The Shetland Sheepdog boasts a historical backdrop spanning more than 150 years (Gwynne-Jones, 1958).
Originating from the Shetland Isles of Orkneys off the coast of Scotland, documentation of the breed was proven as early as 1840 when an engraving of Shetland’s capital city of Lerwick depicted a Sheltie, a small dog with a longer back than is seen today standing in the background (Gwynne-Jones, 1958, p. 6; Osborne, 1959, p. 17; Coleman, 1943, p. 12).
It is arguable that the Sheltie originated as both a companion dog and its sole purpose as a companion was to accompany its family along with being a reliable herding dog for the local Shetland Shepard (Osborne, 1959). According to a visitor to the Shetland Isles who later wrote an article about his travels, “little dogs living in the houses as companions” along with Dr. Bowie, an old Lerwick Sheltie authority claimed, “there were no large-sized dogs in the Shetland Islands before 1850” in support of the argument that Shelties were originally small, companion sized dogs (Gwynne-Jones, 1958, p. 6; Coleman, 1943, p. 19).
It is important to note that a larger breed, the Collie began to replace the smaller Shelties as the crofts of Lerwick transitioned to larger sheep farms, which created the need for farmers to turn to a more robust dog that could herd larger herds (Gwynne-Jones, 1958).
According to James Loggie (1910), a Lerwick, Shetland Isles pioneer in Shetland Sheepdog breeding, and Gwynne-Jones (1958), many of the early Shetland Sheepdogs were Pomeranian in type and some were larger than others (Gwynne-Jones, 1958; Coleman, 1943, p. 17). One theory towards explaining the variances in breed characteristics is that Scandinavian fisherman brought their Sheltie-like-dogs to the Shetland Isles and crossed them with King Charles Spaniels, while another theory rests on the Sheltie having been crossed with a Greenland dog called a Yakki (Coleman, 1943; Loggie, 1910). “Size would speedily by reduced again by the hardship of the life and upbringing and to a certain extent, possibly by a degree of inbreeding, probably involuntary caused by an insufficient number of dogs in the area” (Osborne, 1959, p. 16).
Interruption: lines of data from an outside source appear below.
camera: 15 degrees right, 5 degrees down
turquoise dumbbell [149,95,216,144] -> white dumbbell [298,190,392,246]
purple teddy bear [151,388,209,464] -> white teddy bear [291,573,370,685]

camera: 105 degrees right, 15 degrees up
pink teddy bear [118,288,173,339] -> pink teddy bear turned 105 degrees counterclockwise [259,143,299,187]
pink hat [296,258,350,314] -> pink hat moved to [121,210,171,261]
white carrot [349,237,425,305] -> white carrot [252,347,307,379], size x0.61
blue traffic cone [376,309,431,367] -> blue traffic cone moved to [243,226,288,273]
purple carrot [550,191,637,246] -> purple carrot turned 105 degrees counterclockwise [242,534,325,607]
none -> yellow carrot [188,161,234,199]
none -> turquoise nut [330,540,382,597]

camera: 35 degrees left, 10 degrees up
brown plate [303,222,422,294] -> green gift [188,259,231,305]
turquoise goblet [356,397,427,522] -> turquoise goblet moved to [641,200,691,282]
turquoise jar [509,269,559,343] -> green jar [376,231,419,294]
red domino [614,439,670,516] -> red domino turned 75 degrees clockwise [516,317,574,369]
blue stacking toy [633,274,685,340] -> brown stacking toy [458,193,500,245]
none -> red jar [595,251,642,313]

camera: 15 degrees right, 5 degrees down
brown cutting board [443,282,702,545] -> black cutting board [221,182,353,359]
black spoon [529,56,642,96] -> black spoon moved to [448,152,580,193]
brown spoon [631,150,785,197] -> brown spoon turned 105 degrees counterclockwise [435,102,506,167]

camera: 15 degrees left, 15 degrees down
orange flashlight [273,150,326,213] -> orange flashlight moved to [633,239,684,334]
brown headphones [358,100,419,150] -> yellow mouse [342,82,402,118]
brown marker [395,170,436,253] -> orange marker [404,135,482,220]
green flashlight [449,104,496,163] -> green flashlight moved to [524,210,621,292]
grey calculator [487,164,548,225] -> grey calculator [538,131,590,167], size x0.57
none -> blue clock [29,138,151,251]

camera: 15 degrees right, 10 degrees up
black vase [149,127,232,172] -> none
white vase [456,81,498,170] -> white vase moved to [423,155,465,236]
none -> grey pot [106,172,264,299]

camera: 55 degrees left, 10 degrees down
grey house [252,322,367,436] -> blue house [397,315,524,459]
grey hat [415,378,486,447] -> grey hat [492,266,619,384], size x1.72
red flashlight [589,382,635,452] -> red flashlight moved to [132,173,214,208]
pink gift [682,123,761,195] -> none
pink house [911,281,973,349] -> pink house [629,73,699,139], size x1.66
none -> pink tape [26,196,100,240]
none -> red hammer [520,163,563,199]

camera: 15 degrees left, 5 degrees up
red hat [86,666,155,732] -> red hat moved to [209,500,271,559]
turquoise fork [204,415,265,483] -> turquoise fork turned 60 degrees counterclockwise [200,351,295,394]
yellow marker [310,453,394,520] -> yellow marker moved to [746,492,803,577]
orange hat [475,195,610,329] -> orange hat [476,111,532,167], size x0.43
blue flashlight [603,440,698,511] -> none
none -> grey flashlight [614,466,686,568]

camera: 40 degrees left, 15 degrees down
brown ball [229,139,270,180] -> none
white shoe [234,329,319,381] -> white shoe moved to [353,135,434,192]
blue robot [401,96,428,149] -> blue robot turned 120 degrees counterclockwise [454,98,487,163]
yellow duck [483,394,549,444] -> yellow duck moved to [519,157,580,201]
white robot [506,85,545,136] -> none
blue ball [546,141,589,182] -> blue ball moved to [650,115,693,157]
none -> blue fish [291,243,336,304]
Regardless of their biological lineage, “realize that these were the ancestors of the present-day beautiful dog… some were very attractive, but they were very small (they would be classed nowadays as Toys) and were of all colours” (Gwynne-Jones, 1958, p. 5, para. 2).
Because the Shetland climate was bleak and the terrain was rocky as opposed to the lush, green pastures of Scotland, the Sheltie adapted accordingly by “the dog of those days being roughly the same type as a miniature Collie but with several differences, notably the ears which were large and set very close together” Gwynne-Jones, 1959, p. 5, para. 3). Additionally, according to Loggie (1910):
The body was long and low, on sturdy well feathered legs, and the usual weight was 6 to 10 lbs. The small size was probably due to the climate and partly to the various crosses with any type of dog which could work.
The Sheltie had made its mark as a companion dog and as a working dog on the Shetland Isles, but the breed was virtually non-existent on the mainland of Scotland before 1906 (Coleman, 1943; Gwynne-Jones, 1958; Osborne, 1959). In 1906, the first Shelties were shown at Cruft’s Dog Show in Scotland. Regardless of the fact that no breed-standard had been established by that time, the Sheltie became somewhat of a sensation and the Shetland Collie Club was founded in Lerwick, Shetland in 1908 because Shelties had been shown in dogs shows there since 1896 (Gwynne-Jones, 1958). The Club drafted the first breed standard, which stated, “the type and points of the Shetland Collie shall be similar to the Rough Collie in miniature” (Gwynne-Jones, 1958, p. 7; Osborne, 1959). Further, in 1909, the Club added to their breed standard and included “the general appearance as that of an ordinary Collie in miniature, in height about 12 inches and weight from 10-14 lbs.” (Gwynne-Jones, 1958, p. 7; Osborne, 1959).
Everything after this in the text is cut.